Business Model


blindmixer works similar to a gift card provider. Instead of gift cards, blindmixer provides you with coins, which you can trade for bitcoin. However, instead of taking a fee when conversing, as most gift card providers do, blindmixer will over time slowly decay the value of unclaimed giftcards. Every 4 weeks all outstanding giftcards will have their value reduced by 0.01 (1%) with respect to their original value. There is a 1 month grace period before any decay is applied so that you will always have at least 4 weeks to spend your funds without any additional fees. This allows us to run all of our services at cost, which provides clients with the lowest possible fees.

There are a number of reasons why you would want to decay older coins.

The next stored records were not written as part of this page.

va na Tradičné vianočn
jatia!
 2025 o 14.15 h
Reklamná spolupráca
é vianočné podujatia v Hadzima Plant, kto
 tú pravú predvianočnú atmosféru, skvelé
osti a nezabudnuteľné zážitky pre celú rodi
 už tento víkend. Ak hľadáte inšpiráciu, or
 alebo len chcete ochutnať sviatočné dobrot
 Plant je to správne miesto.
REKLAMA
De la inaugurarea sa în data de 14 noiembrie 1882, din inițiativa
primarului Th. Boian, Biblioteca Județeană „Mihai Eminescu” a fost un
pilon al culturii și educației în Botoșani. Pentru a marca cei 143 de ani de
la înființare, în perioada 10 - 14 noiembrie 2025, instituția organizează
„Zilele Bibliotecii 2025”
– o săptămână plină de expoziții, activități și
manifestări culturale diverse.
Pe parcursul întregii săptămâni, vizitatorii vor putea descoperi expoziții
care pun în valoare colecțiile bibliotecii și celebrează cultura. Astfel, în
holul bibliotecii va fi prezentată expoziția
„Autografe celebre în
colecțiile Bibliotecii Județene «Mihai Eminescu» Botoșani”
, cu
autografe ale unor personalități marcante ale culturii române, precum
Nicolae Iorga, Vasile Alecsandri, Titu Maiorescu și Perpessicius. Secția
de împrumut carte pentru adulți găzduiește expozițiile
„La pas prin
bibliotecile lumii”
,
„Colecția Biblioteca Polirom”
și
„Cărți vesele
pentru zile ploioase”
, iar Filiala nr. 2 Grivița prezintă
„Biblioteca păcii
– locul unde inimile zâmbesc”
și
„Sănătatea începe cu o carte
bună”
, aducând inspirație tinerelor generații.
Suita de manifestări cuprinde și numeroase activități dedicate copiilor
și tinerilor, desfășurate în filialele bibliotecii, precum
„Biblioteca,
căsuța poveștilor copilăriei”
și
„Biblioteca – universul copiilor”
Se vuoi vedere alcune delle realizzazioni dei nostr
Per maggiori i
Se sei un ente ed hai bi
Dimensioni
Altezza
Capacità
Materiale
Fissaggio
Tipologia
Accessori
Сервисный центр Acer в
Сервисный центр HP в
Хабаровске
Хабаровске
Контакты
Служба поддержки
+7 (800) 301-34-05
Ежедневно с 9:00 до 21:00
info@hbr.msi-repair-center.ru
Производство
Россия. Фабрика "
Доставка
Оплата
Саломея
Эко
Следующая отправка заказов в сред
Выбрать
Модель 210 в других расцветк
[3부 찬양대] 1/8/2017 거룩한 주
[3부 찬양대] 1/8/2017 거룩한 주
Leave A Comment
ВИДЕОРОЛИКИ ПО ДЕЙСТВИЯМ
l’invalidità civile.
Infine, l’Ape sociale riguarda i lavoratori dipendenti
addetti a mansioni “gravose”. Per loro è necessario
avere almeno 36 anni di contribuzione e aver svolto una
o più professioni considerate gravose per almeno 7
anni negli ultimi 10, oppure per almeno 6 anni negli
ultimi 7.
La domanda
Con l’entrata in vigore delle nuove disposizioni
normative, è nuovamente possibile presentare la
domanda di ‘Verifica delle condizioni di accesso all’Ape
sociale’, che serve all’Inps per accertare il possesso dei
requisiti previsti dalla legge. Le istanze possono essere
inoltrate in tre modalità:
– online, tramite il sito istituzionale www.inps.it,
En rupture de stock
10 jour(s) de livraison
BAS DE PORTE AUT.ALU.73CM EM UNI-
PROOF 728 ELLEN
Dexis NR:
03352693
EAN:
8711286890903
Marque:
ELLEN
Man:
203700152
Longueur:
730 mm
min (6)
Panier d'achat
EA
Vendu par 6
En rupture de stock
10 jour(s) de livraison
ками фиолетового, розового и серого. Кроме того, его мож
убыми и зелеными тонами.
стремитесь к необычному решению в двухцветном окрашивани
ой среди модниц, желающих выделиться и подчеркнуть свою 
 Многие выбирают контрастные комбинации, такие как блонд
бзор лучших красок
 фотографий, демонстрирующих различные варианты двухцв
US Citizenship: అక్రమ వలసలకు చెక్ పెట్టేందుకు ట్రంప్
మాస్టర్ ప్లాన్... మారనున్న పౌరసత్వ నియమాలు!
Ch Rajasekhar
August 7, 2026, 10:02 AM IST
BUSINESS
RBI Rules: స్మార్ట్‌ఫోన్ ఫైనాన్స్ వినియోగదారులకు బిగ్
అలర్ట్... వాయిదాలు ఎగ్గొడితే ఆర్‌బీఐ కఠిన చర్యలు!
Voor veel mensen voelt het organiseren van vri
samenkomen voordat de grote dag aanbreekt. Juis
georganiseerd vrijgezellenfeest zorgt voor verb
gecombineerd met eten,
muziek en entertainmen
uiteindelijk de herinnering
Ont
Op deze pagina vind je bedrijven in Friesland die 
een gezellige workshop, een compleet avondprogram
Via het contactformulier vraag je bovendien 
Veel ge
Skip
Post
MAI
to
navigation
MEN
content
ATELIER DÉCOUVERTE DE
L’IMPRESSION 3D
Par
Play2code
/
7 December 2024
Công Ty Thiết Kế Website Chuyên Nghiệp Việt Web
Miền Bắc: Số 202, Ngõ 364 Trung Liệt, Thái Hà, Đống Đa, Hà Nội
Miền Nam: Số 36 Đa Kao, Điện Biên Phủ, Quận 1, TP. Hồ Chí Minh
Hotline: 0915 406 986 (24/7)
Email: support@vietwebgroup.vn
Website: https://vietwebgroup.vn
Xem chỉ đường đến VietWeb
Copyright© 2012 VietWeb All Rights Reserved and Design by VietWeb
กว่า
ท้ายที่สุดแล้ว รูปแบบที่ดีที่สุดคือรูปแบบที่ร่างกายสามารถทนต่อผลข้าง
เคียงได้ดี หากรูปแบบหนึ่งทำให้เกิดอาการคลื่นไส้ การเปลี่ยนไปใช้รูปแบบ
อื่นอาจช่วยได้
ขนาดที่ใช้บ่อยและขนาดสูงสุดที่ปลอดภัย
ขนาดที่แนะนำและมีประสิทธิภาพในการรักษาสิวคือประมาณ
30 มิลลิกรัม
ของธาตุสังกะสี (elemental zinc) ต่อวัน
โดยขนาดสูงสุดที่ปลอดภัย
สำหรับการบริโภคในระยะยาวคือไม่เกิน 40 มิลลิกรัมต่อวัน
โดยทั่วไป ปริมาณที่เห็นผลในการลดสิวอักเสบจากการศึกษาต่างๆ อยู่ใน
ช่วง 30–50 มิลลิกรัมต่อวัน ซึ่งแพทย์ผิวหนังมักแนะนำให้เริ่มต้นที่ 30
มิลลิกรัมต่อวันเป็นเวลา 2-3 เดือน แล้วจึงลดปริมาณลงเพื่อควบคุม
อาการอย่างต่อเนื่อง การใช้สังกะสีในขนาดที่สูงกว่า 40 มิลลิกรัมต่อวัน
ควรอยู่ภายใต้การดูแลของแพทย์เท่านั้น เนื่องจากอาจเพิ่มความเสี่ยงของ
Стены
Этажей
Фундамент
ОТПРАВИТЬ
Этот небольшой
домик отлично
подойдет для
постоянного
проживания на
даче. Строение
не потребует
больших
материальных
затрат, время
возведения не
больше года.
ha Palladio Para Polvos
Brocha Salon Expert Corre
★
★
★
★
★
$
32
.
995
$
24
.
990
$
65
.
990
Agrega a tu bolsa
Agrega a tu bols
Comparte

The most significant one is already addressed above: over time, through entropy, people will lose access to their blindmixer wallet, forget about it, or have other reasons that prohibit them from accessing their coins again. Given enough time, this could accumulate to relatively large sums of money.

Advantages of this model#

Considering the fact that blindmixer does not rely on fees from outgoing transactions or hookins to make a profit, we can offer extremely competitive fee rates, better than any exchange could conceivably do. Not only is this advantageous for the client: (e, you!), but this allows blindmixer, despite the fact that it consists of centralized entities, to be enourmously superior to other (decentralized) wallets in a vast number of aspects.

Exit Scamming#

However, most importantly, scheduled decays mitigate the most significant business model: Running off exit scamming, for lack of a better term with users' funds after establishing a decent amount of trust. Were we not to regularly decay old giftcards and collect these so-called "dead funds", this would become extremely lucrative as it is a given that over time the custodian will build up a lot of these types of funds.